A high-altitude village in Arunachal Pradesh, known for a 1962 war memorial, has added a first-of-its-kind parlour for milk from a bovine animal that’s often called ‘the ship of the Himalayas’.
Travellers to and from Tawang invariably stop at the Nyukmadung War Memorial to pay homage to Indian soldiers who died fighting Chinese aggressors nearby on November 18, 1962. The main memorial is a 25-foot-high chorten — a Buddhist shrine — conforming to local ethos and traditions.
The village, at about 2,800 metres above sea level, now sports the Nyukmadung Dairy at the farm of the Indian Council for Agricultural Research-National Research Centre on Yak, or NRC-Y. The farm in the West Kameng district is about 25 km from Dirang, where the yak research centre is situated.
“The dairy, inclusive of a parlour, was opened on September 15 with the objective to make yak farming more remunerative by making yak milk and its diverse derivatives such as designer paneer, ghee, curd, and ripened and mozzarella cheese popular,” Mihir Sarkar, Director of the NRC-Y, said on Saturday.

··········

• **Task instructions**:
Please carry the yak dairy article further, picking up after its last sentence. The records come from a different source than the yak dairy article above.

• **Data excerpts**:
··········

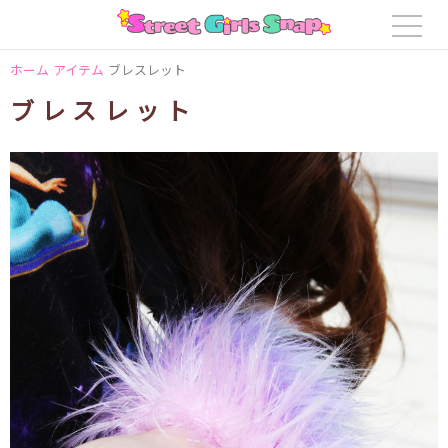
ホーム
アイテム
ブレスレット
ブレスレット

··········

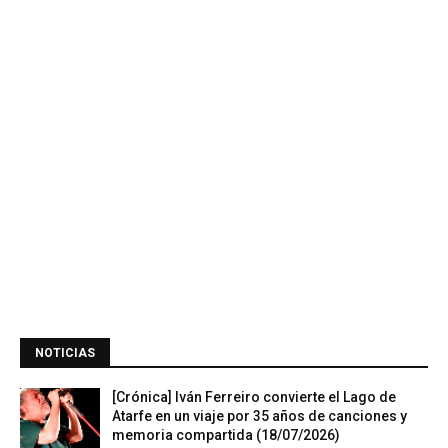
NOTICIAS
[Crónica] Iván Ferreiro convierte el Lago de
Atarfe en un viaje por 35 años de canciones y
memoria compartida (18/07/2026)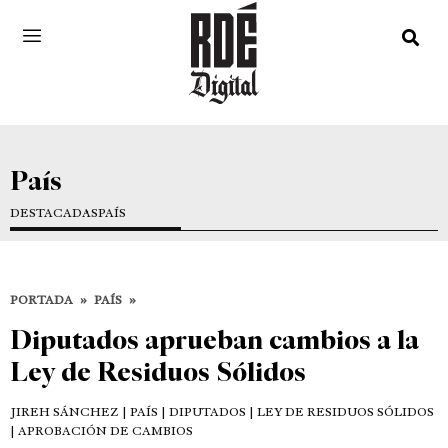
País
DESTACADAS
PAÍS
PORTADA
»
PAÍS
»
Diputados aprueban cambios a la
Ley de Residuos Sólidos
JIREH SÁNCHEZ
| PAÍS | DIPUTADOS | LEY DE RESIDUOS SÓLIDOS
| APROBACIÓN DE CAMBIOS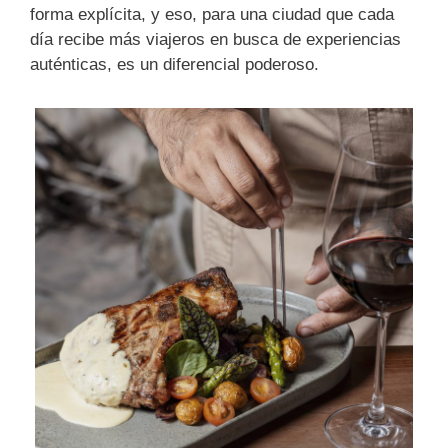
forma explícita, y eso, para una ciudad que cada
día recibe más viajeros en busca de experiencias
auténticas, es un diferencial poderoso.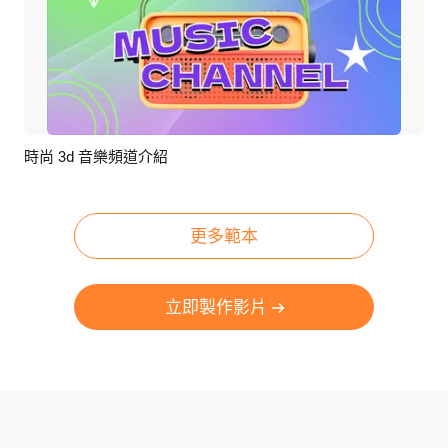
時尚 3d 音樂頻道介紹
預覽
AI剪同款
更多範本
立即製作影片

··········

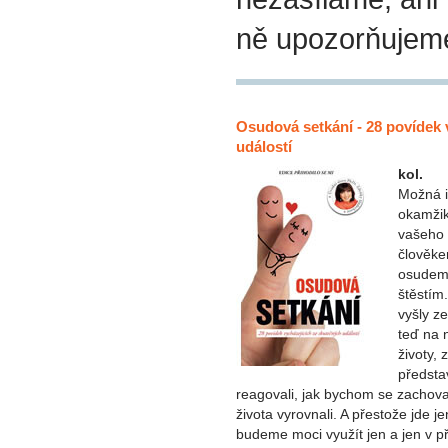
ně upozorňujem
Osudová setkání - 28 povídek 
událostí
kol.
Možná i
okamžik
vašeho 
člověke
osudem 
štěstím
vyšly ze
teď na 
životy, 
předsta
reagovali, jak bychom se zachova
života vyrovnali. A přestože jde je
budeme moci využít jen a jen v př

··········

• **Task answer**:
The facility was inaugurated by S.P. Kimothi, a member of the New Delhi-based Agricultural Scientists Recruitment Board.
The yak (Poephagus grunniens) is the lifeline of highland ethnic communities living in the Himalayan and trans-Himalayan regions in conditions not favourable for any type of agrarian activities. The animal sustains the livelihood of the highlanders by yielding milk, meat, fibre, hide, and dung apart from being used for transportation.
Yak milk and milk products are the integral components of the diet of these highland communities thriving in an extremely hypoxic and harsh environment without vitamin and mineral supplements, NRC-Y scientists said.
Yak milk is creamy white, thick, sweetish, fragrant, and richer in protein, fat, lactose, minerals, and total solids than cow milk. It contains 15.63-19.63% of total solids with 5.29-8.73% of fat, 3.45-4.27% of protein, and 0.64-0.82% of ash.
In general, yak milk is considered naturally concentrated milk enriched with a higher nutrient density and loaded with omega-3 fatty acids, amino acids, and antioxidants. It also has vitamins and minerals.
Although raw yak milk is inadequately available for consumption due to the remote habitat of yak rearing, most of it is processed into various traditional products like chhurpi (wet soft cheese), churkham (hard cheese) and mar (butter), and a small portion of the raw milk is had in the form of butter tea for the communities’ own consumption, with a little left for sale.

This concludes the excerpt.